» **WHAT YOU NEED TO DO**
Copy each line below in which the string "wird" occurs.

» **EXERCISE MATERIAL**
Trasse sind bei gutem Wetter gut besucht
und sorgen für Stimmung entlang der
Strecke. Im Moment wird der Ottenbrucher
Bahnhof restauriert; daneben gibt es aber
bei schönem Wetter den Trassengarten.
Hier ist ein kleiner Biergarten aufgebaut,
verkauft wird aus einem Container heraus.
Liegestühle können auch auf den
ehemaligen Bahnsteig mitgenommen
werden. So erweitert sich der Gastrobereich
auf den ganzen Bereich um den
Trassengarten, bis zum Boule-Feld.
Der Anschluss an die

...

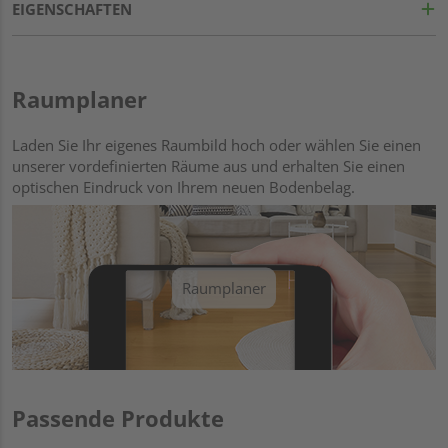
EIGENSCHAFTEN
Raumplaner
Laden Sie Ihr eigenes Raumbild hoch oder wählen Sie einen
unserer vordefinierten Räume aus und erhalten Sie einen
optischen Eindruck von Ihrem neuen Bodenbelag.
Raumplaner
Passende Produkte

...

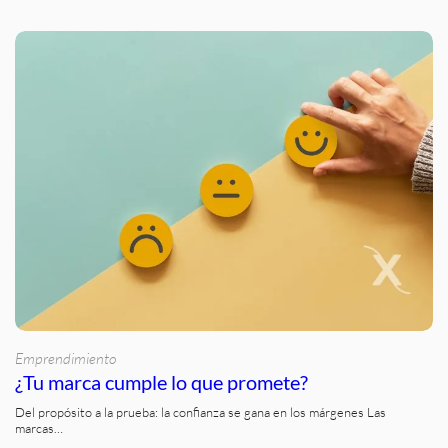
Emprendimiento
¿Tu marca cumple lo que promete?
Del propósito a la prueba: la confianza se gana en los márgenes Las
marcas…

» **EXERCISE RESULT**
Strecke. Im Moment wird der Ottenbrucher
verkauft wird aus einem Container heraus.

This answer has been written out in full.